Birding in Buhoma (3) & "the Neck", Bwindi Impenetrable Forest (Uganda) | ExpedEvac

Birding in Buhoma (3) & "the Neck", Bwindi Impenetrable Forest (Uganda)

Alex (local guide) & Byron in the forest
After our little forest-based lunch snack, we set off back to the main trail where we were immediately met by an extremely obliging Red-throated Alethe and even more obliging pair of White-tailed Ant-thrushes with their youngster. The latter were hawking and foraging from an exposed branch just inside the forest and giving us spectacular views - the photos were average as the birds didn't sit still for too long at a time but certainly one those "pleasurable" sightings. Shortly after this the Mountain Sooty Boubou and Red-tailed Ant-thrush followed suit.
White-tailed Ant-thrush (adult)

White-tailed Ant-thrush (juvenile)

At the "end" of our forward section of the day's walk we were looking for, and found, Yellow-eyed Black Flycatcher - an Albertine Rift Endemic.
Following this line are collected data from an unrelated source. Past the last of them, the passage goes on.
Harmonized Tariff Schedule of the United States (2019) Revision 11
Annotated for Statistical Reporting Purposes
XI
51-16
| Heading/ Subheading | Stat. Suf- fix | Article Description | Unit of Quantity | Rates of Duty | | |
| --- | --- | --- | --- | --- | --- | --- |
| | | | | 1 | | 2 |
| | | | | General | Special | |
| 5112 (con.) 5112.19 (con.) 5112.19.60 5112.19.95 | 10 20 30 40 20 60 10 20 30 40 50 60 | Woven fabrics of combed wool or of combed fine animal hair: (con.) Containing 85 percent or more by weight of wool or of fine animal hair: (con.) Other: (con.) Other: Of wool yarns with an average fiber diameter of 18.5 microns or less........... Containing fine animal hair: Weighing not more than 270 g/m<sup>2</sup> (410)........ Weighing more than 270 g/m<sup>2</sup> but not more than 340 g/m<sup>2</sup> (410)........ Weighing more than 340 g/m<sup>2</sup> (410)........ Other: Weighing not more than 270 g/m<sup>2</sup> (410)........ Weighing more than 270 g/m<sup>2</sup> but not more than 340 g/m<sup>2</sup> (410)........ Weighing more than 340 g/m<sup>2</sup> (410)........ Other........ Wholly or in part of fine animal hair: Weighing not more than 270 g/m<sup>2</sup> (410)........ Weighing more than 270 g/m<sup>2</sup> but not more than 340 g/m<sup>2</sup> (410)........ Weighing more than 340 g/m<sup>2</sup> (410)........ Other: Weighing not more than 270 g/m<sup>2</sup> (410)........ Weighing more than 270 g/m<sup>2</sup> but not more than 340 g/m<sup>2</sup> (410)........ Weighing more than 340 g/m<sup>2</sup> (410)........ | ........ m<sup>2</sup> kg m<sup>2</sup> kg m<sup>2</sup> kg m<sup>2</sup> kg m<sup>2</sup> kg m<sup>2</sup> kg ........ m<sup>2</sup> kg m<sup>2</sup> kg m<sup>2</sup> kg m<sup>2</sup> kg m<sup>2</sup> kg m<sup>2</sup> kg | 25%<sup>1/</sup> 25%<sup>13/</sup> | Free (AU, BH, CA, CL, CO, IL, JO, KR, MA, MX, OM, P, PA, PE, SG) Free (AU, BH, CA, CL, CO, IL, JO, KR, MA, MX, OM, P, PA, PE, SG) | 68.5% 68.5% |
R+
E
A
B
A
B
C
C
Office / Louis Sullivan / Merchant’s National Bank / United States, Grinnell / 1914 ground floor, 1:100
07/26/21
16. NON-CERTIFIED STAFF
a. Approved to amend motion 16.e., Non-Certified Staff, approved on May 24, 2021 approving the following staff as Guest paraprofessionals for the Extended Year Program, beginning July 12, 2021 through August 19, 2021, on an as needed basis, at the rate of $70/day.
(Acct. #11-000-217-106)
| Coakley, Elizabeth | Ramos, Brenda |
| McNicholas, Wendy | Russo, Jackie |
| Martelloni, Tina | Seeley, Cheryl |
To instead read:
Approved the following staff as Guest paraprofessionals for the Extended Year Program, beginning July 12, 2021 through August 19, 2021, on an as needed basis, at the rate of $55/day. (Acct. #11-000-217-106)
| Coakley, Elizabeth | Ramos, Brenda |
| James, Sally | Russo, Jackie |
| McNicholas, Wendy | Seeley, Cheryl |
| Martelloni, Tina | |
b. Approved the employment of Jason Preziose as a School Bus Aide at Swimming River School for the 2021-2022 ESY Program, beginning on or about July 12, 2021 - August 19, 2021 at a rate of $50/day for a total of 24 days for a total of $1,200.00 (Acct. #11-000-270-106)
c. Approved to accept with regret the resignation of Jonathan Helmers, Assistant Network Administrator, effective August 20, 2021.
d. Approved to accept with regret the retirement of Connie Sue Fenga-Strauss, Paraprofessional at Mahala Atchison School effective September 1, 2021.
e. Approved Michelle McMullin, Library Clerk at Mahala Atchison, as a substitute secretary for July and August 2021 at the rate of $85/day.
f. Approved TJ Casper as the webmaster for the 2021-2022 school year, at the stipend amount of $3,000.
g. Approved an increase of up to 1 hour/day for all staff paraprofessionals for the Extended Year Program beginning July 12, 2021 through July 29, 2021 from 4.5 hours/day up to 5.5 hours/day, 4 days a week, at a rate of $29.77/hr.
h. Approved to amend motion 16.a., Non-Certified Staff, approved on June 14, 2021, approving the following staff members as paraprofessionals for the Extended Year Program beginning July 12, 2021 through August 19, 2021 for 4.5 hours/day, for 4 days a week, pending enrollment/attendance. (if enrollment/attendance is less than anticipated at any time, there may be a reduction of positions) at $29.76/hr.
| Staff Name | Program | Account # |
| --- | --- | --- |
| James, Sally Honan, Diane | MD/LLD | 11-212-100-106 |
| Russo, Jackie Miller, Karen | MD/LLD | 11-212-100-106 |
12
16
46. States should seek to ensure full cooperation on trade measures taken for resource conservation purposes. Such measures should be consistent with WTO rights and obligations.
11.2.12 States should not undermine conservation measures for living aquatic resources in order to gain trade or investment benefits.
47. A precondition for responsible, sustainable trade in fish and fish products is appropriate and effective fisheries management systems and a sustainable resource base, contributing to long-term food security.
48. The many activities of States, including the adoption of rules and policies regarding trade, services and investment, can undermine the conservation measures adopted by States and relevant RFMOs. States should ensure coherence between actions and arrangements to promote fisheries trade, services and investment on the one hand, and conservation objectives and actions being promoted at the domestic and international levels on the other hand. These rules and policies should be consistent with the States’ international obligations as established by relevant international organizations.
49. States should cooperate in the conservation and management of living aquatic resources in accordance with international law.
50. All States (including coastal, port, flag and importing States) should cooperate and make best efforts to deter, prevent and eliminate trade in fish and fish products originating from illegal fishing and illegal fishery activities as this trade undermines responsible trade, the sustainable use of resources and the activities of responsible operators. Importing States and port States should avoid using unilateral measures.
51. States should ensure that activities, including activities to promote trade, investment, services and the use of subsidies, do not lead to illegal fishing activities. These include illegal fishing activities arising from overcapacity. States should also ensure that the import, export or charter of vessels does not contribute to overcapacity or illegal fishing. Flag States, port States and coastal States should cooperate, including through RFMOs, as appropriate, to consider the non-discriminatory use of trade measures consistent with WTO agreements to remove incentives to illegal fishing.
The Hairy-breasted Barbet was calling nearby but remained hidden as we slowly started wandering back to the lodge. A couple of bird parties within the space of about 50m produced a bonanza of note; 3x male and 2x female Purple-breasted Sunbirds (in the sun!), Montane Oriole, Grey Apalis, Slender-billed Greenbul and a little further a party of 4 White-headed Wood-hoopoes and at least 6 Grey-throated Barbets. Between us and the latter, the stunning Purple-headed Starling made an appearance, well, a few brief ones but enough to appreciate the iridescence.

Olive Long-tailed Cuckoo decided to grace us with another very quick flyover after calling whilst we were watching a Dusky Tit removing a faecal sac from its nest. Black Bee-eaters did not disappoint and were back at their perches like yesterday after which we got cracking views of Buff-throated Apalis again, Little Green Sunbird and Red-tailed Greenbul before we added an Elliot's Woodpecker (photo on right) to the list too.

Back at the lodge, Byron and I decided to do the little circular "waterfall" trail and see what we can find. This started with an African Goshawk and Dusky Blue Flycatcher (photo on left). Other species along the trail were Brown-throated Wattle-eye, Little and Cabani's Greenbuls, Baglafecht and Black-necked Weavers, Yellow-spotted Barbet (excellent views), 7 Black Saw-wings, Little Green Sunbird and Tambourine Dove. The walk ended at the lodge with extended views of another Albertine Rift Endemic, the Blue-headed Sunbird.

The next morning we wanted to leave early for the trip back to Rwanda so we could still do some birding at the Neck and the School Trail at Ruhija. As we were about to set off, African Grey Parrot flew over, what a send-off! getting to the Neck and the bridge there over the water we kicked off with a pair of Petit's Cuckoo-shrike, Cassin's Grey Flycatcher and Byron got the Mountain Wagtail at the river. Greenbuls were in full supply with Little, Little Grey, Yellow-whiskered and Red-tailed recorded. Our little stop here was way too short for the time it deserves but we had to push on. About halfway to Ruhija from here, a Doherty's Bush-shrike called from the roadside depths of vegetation but refused to show itself.